I hesitated picking up Jocelyn Suarez's 'The Flesh Hunters' (2021). I didn't know how this would turn out. This is the 33-year-old Singapore-based Filipino poet's debut novel. (Reviews here, here and here.)
A review described it as an "adrenaline-pumping thriller". Really now. Serial killers are fine. But apocalypse and dystopian storylines or supernatural things set in the South-east Asian or Singapore context are often... not very engaging. I gave it a shot anyway.
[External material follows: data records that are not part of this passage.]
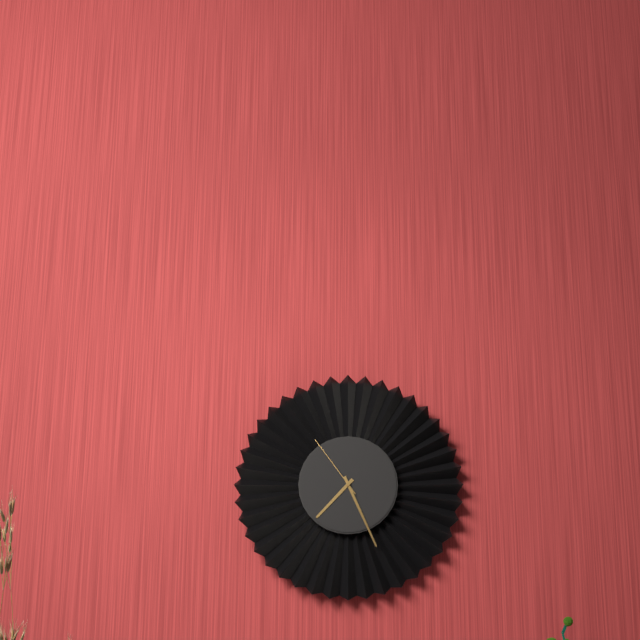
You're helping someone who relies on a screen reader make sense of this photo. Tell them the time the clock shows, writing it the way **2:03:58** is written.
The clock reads **7:26:54**
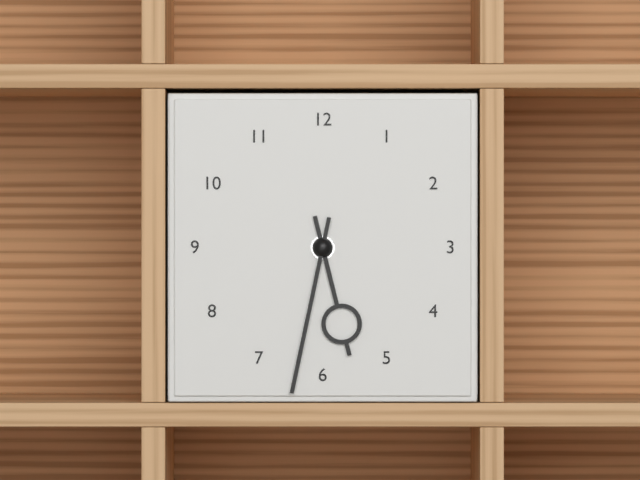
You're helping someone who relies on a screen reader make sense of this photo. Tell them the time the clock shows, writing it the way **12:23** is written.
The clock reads **5:32**
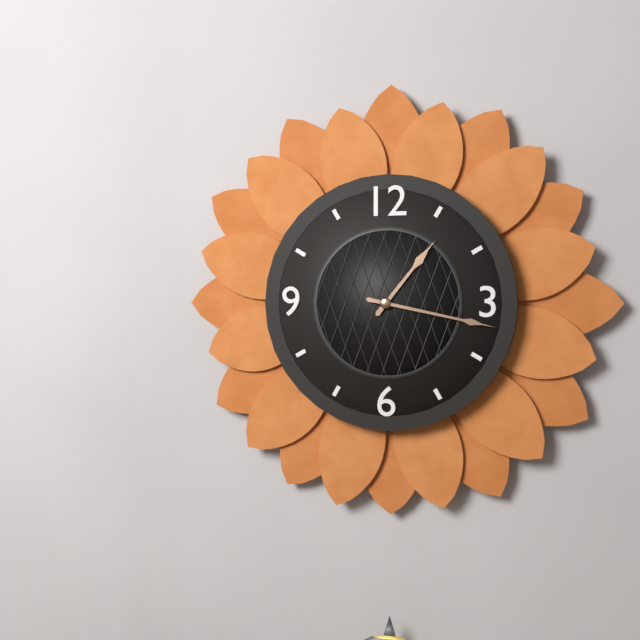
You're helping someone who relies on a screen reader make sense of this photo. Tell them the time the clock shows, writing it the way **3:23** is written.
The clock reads **1:17**
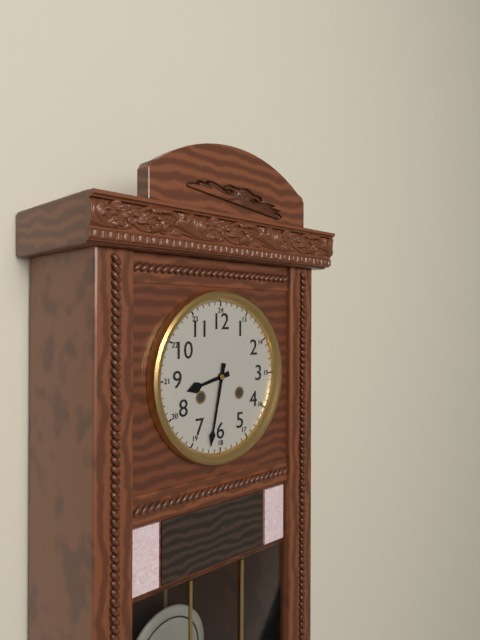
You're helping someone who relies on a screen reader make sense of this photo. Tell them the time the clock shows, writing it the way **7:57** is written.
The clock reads **8:32**
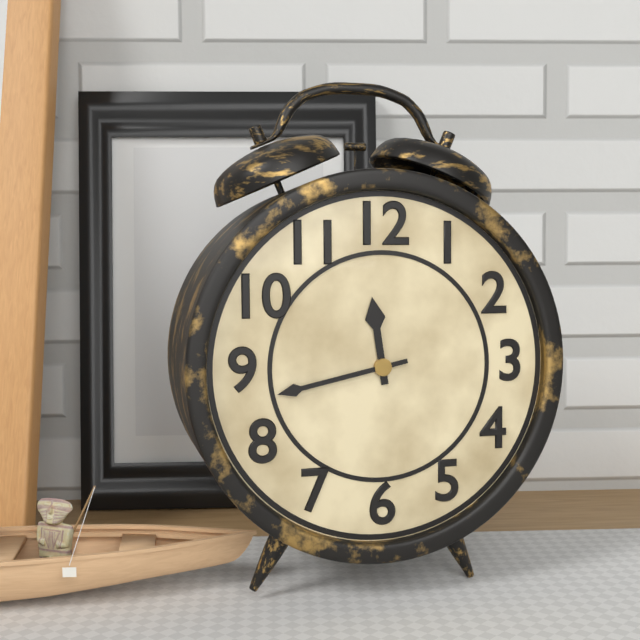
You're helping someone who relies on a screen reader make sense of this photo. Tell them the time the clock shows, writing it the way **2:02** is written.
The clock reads **11:43**
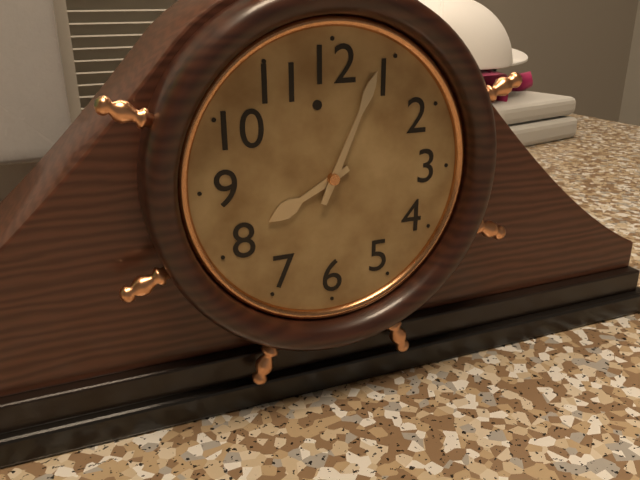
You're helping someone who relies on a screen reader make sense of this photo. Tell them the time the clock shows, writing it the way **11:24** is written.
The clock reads **8:04**
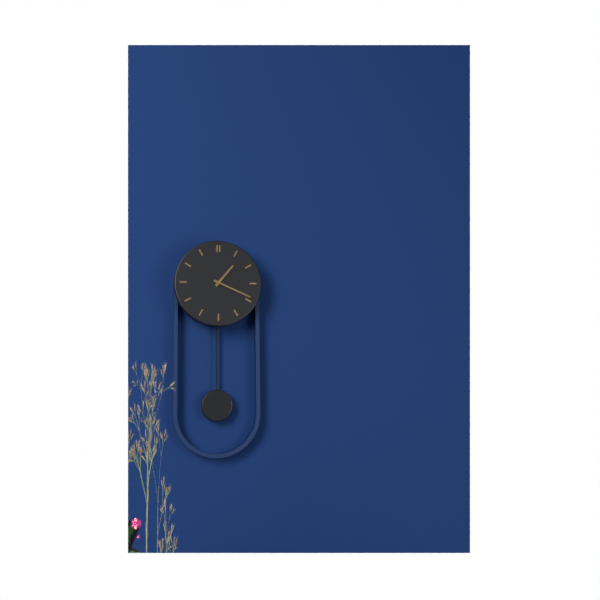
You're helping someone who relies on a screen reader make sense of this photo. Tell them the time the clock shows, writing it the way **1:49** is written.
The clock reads **1:19**
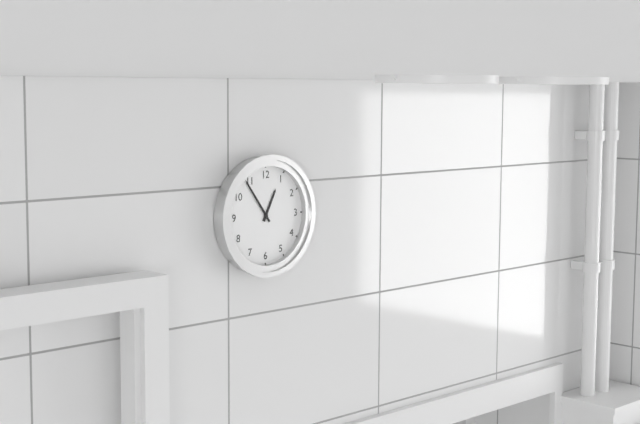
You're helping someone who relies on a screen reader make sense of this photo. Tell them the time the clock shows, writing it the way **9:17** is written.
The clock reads **12:54**
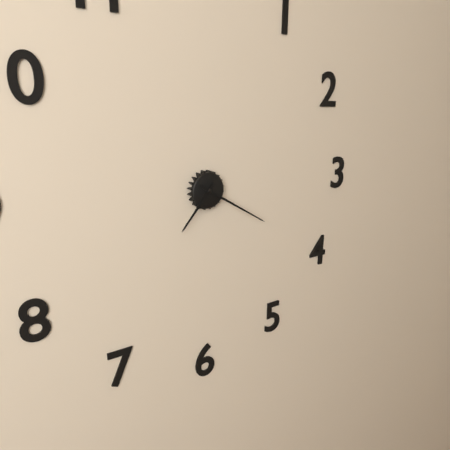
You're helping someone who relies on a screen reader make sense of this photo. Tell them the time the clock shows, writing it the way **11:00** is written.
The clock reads **7:20**
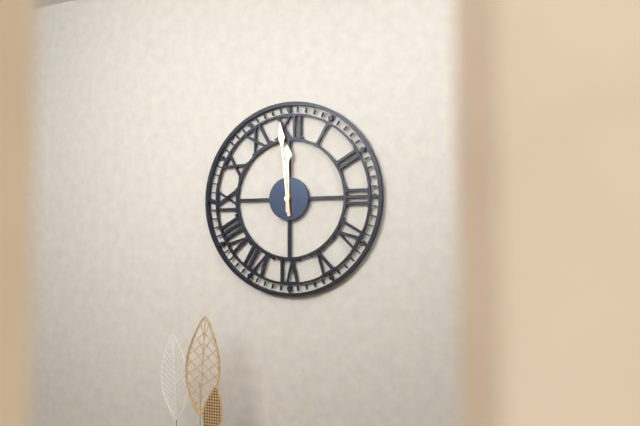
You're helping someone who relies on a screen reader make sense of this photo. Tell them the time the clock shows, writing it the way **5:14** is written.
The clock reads **11:59**
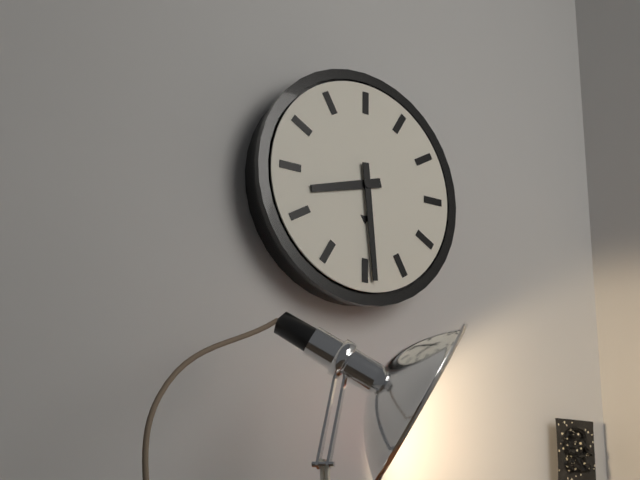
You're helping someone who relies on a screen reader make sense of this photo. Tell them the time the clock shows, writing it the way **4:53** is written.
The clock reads **8:29**
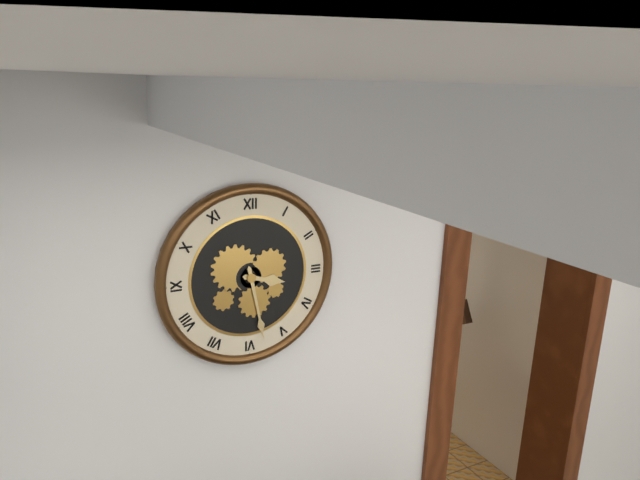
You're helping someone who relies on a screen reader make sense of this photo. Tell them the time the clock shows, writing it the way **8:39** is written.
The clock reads **3:28**
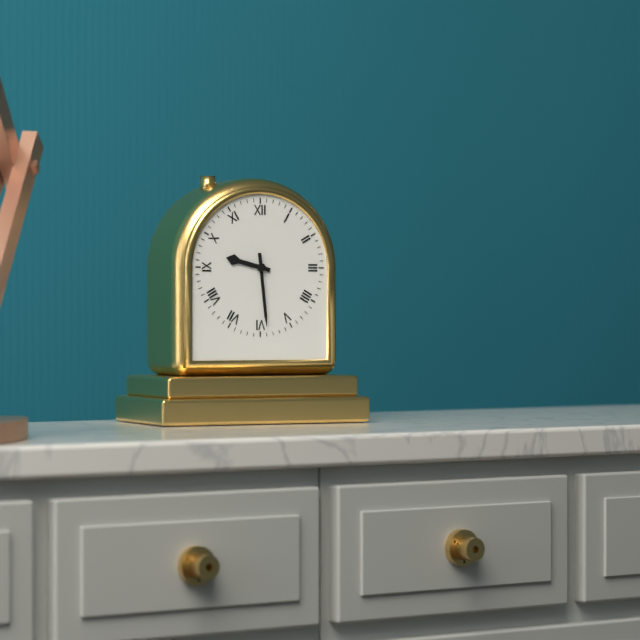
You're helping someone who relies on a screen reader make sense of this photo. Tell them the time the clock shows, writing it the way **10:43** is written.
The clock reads **9:29**
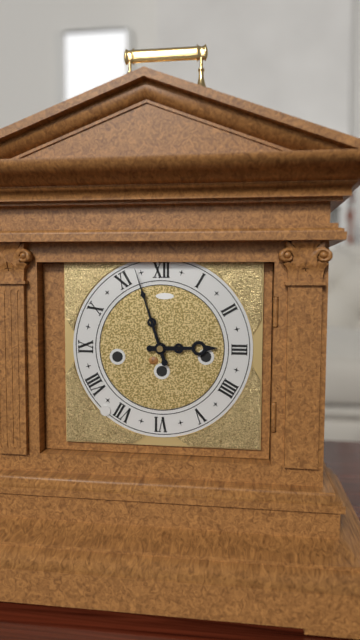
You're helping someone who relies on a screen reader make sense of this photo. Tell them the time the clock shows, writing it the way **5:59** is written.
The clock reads **2:57**
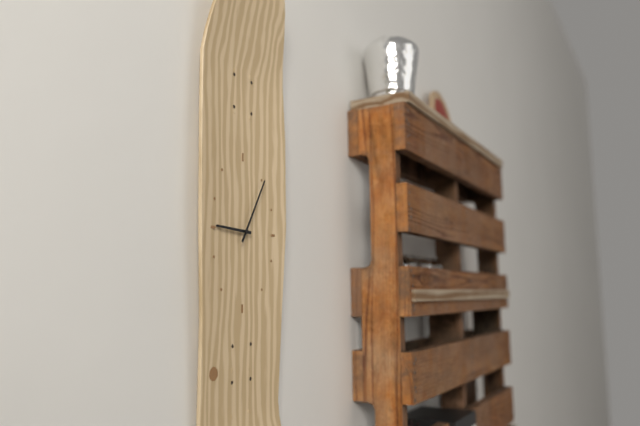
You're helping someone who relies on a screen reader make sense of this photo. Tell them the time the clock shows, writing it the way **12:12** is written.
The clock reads **9:05**
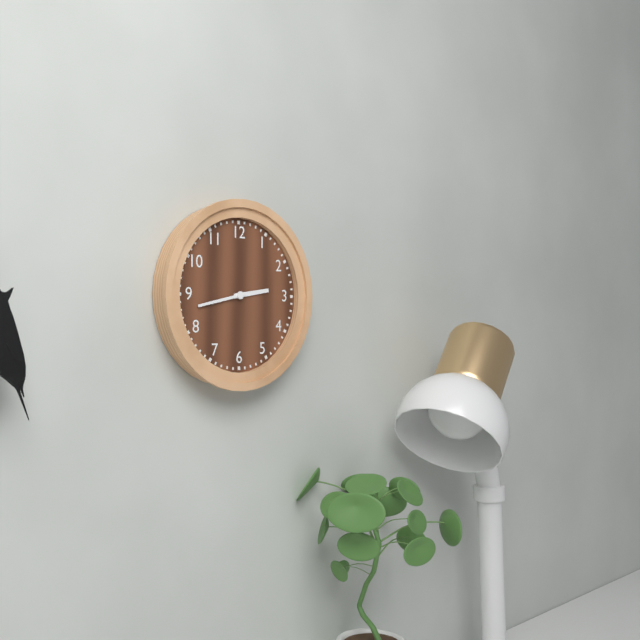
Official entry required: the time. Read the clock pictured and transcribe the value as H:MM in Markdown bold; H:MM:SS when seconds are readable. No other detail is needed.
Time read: **2:43**
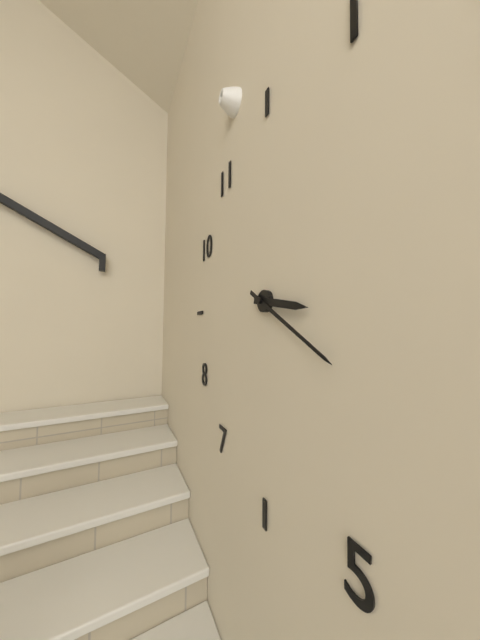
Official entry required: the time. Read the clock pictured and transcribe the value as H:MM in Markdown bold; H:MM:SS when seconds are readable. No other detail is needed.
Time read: **3:20**
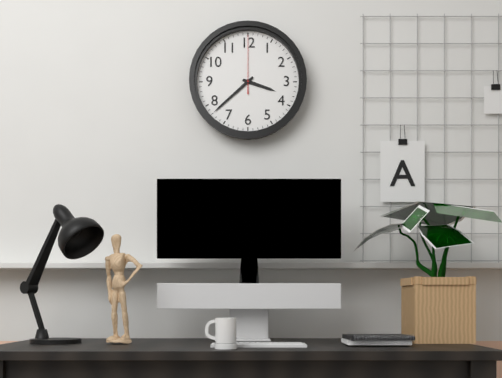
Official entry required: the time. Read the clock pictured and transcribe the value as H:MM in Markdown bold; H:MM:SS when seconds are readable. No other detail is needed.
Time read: **3:38:00**
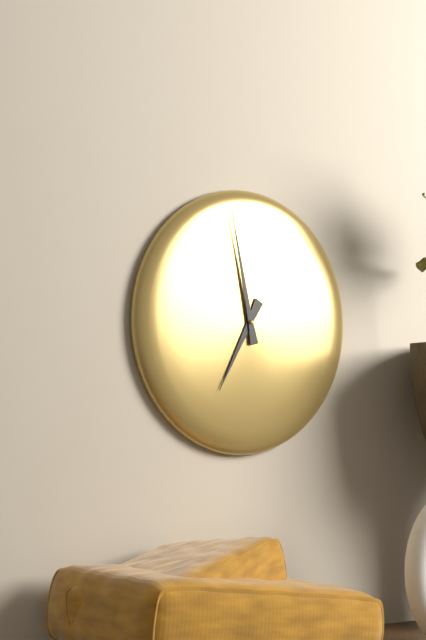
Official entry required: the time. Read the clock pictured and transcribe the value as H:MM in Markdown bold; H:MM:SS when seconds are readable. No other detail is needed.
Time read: **6:58**
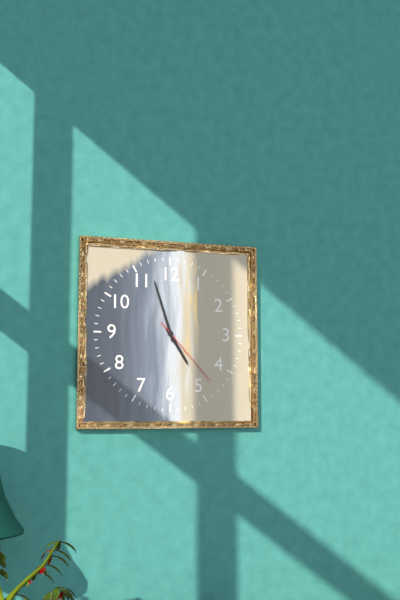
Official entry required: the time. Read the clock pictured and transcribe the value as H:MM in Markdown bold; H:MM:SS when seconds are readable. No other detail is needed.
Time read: **4:57:23**
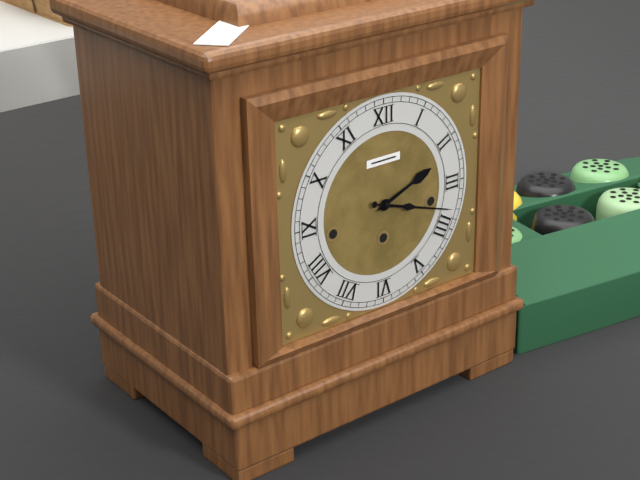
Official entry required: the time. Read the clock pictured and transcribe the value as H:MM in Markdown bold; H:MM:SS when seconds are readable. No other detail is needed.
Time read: **2:18**
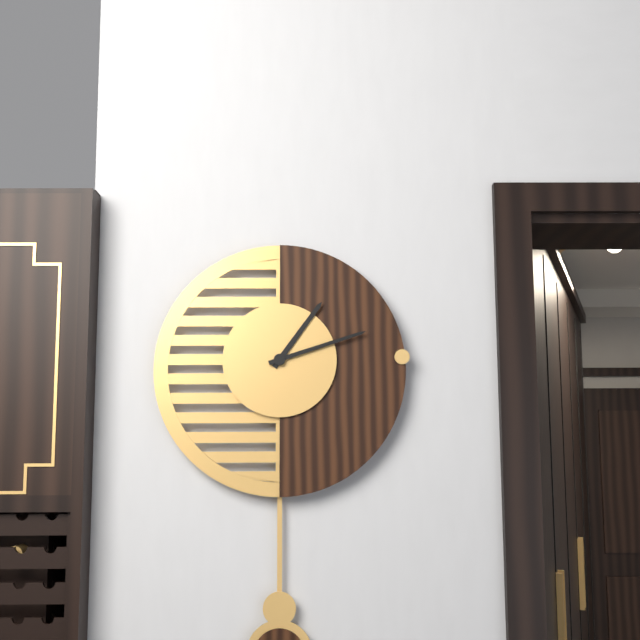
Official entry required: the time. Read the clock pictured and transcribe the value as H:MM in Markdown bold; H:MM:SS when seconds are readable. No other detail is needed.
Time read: **1:12**
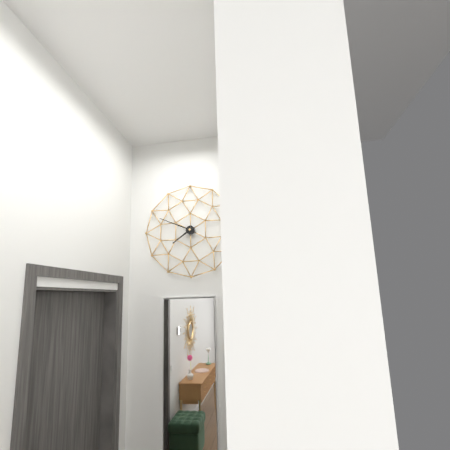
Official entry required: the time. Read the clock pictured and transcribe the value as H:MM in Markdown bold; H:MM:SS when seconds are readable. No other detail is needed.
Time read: **7:49**
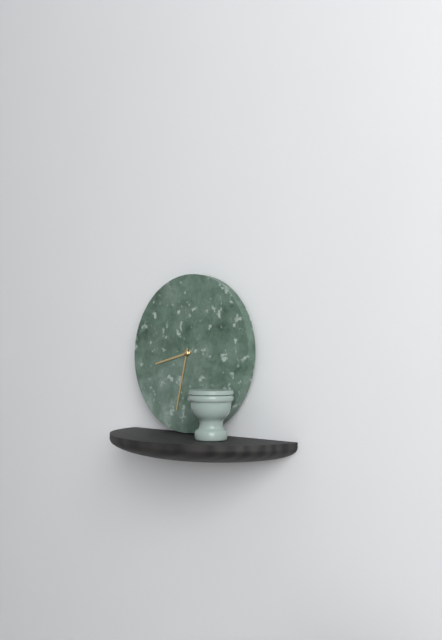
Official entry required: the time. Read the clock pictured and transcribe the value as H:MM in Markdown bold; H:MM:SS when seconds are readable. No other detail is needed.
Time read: **8:32**
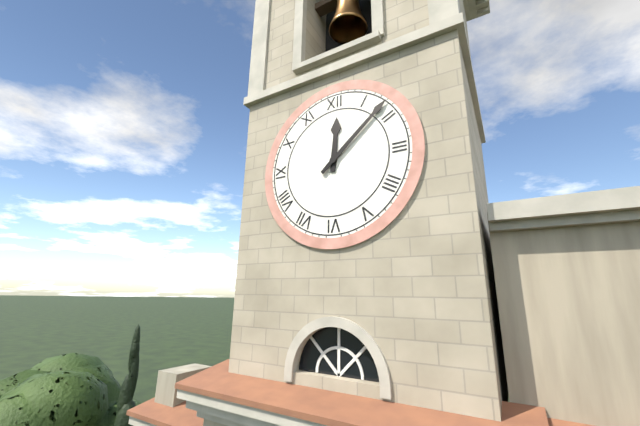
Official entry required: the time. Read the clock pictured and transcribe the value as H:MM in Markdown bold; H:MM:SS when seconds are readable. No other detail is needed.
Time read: **12:08**
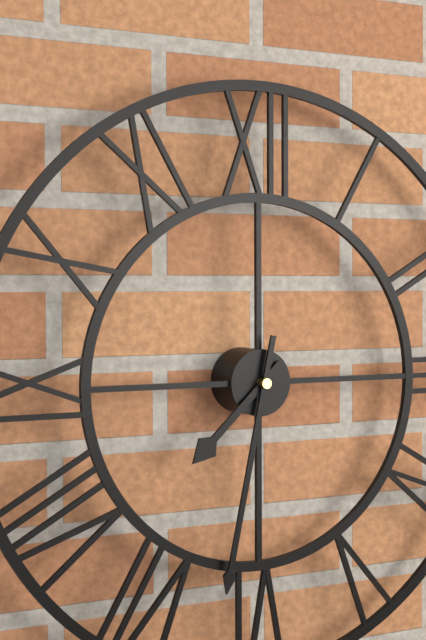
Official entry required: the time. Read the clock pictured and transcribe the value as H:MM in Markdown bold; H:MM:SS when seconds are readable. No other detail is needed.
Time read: **7:32**
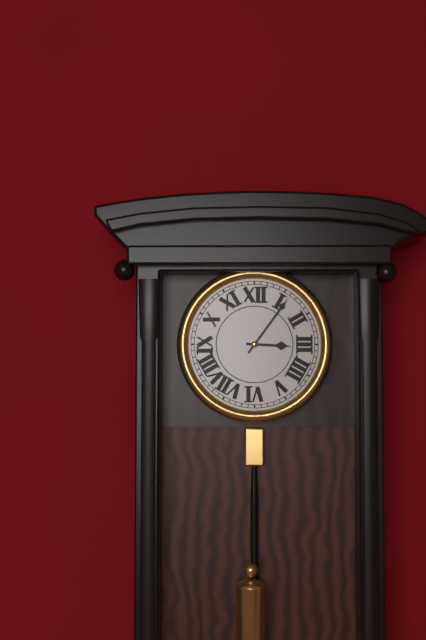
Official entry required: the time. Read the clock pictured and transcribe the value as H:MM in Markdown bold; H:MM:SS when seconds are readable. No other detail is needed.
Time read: **3:06**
Set in the fictional island country of Osho, it tells the story of “people whose job it is to hunt Hunters without turning into monsters themselves,” according to our second protagonist, head pathologist Dr Amy Nishima. The Hunters are human but seemed to be driven by a violent and cannibalistic gene in their DNA which contributed to a ton of serial murders across the world.
In this story, our main protagonist is police profiler Dr Walter Kirino, who has been tasked to help gather information to hunt down a new Hunter dubbed as 'The Highway Snatcher'. He has been hired by his new boss, Hunter Intelligence Division Chief, Aida Anton.
Kirino has flunked all his psych evaluations and is suffering from PTSD from his last association with a Hunter who is ironically an ex-colleague and now incarcerated in a maximum security prison. That would be the ex-medical director of Yama Neurological Institute, Dr Kurenai Santa Clara. She studies Hunters, and is one herself. He was almost killed by her. Along the way, Kirino meets new colleagues and new people and start to feel less haunted and less alone.The author highlights the ethnic tension between the fair-skinned Oshans and indigenous dark-skinned Kaorie people. Dr Walter Kirino and his new boss Aida Anton are half-Kaorie. We got to know about The Glasgow Study that wanted to test if Gene 77 is indeed the mutation that 'creates' Hunters if the conditions are right, and a not-so-secret racially motivated desire by the head of the project to cross-check it against ethnic Kaorie people.
And then there's the case. The past couple of days had been a whirlwind of document-diving. They found four potential leads: Elon Lim, Hayako Ino, Benjamin Pascal and Ignatius Kora, all newly hired phlebotomists and mobile clinic operators doing out-of-town jobs as well as organ waste disposal. Nishima had found some evidence of missing expired organs from the Transplant Service Board ledger spanning six months, and these were the recruits around the time that the organs started going missing.
If Walter's hypothesis is correct, one of them has been stealing the expired organs and ingesting them. One of them has been using the mobile clinic to wait for his victims along the city limits. One of them is the Highway Snatcher.
It would be a convenient cover, the mobile clinic, the medical job.
However, if Walter's hypothesis is wrong, then..
Then we meet Benjamin Pascal who works as a phlebtomist with the Transplant Service Board and runs one of their vans as a mobile clinic. He had a painful and a questionable childhood, and suffered traumatic growing years. His father was a dental surgeon and somehow he had very weird dental work done to the boy's jaw. He eventually killed his father and step-sister. He volunteered for The Glasgow Study as well and thinks the world of Dr Kurenai Santa Clara, who was the co-researcher in that study. He idolizes her.
Benjamin Pascal is the suspected new killer-wannabe-Hunter with a fondness for cats. The hints and confirmation came in the choice of names of his seven cats at home. He collects teeth from the victims to insert their canines into his mouth to create a mutated set of teeth that Hunters apparently possess.
The author took great pains to set the stage and the narrative. The storyline is interesting, but not novel. If you're a fan of this genre, it isn't difficult to predict what comes next. Overall, it isn't a bad read. But it's very all-over-the-place. I find that the details written are too excruciating, and often, they go nowhere. There's a lot of talking, and it ends up being a bit tedious.